The answer should consist of all the records, copied exactly.

(Saved data entries)
--------
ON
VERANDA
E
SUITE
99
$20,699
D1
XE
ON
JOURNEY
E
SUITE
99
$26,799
--------
▸ **Result of the exercise**
ON
VERANDA
E
SUITE
99
$20,699
D1
XE
ON
JOURNEY
E
SUITE
99
$26,799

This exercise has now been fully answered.